A handheld scanner that can scan a fossil and determine how much protein it contains will be used as part of the investigation. “In that way, we can focus on only the most promising skulls and bones,” said Stringer. “It is crucial we don’t try to take samples – no matter how small – from fossils that have no protein to offer us for study.”
Non-African heritage carries some Neanderthal genes
Proteomics has evolved due to scientists' success in analyzing DNA from prehistoric human fossils. Scientists have determined that both men and women of non-African heritage carry some Neanderthal genes by examining fragments of genetic material from relics. The genetic material discovered in tooth and bone fragments in a Siberian cave has also shown the existence of a brand-new species of early humans known as the Denisovans.

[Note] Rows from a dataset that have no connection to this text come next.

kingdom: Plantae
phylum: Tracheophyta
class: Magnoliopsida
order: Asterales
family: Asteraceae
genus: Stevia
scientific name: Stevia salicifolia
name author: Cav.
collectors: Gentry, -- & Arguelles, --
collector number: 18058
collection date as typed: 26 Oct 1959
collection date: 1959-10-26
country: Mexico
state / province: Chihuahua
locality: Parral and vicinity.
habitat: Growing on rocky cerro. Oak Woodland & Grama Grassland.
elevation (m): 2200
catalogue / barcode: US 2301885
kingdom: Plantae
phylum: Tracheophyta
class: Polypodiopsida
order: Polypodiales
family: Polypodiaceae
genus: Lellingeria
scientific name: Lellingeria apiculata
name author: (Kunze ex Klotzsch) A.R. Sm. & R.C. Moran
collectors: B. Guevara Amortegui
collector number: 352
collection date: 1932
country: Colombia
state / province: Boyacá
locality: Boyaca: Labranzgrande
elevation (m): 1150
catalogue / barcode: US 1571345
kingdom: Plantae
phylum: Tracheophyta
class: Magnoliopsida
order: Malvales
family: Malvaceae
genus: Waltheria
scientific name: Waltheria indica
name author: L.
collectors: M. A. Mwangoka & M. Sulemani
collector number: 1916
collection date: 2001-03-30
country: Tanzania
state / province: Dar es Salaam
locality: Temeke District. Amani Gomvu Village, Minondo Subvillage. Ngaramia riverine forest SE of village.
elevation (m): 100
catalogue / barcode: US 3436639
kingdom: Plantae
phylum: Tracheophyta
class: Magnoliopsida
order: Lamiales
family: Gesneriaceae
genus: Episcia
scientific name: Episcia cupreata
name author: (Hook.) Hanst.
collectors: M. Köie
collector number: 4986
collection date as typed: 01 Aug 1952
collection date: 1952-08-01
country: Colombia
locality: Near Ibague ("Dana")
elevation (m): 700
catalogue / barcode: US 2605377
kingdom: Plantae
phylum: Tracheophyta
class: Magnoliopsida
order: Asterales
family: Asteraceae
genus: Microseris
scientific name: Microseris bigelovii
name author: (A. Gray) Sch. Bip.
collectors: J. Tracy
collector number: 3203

This final flaw is especially problematic when researching Homo sapiens, an African-evolved species. Due to the mild climate, ancient DNA is rarely discovered in the skulls and bones of excavations there. To examine the biology of ancient men and women, scientists have started to look at other approaches, and they have identified proteins as a crucial target.
This project offers the possibility of learning more about a number of puzzling recently found species. Among them is Homo naledi, a hominid that dates back 300,000 years and was discovered in South Africa in 2013.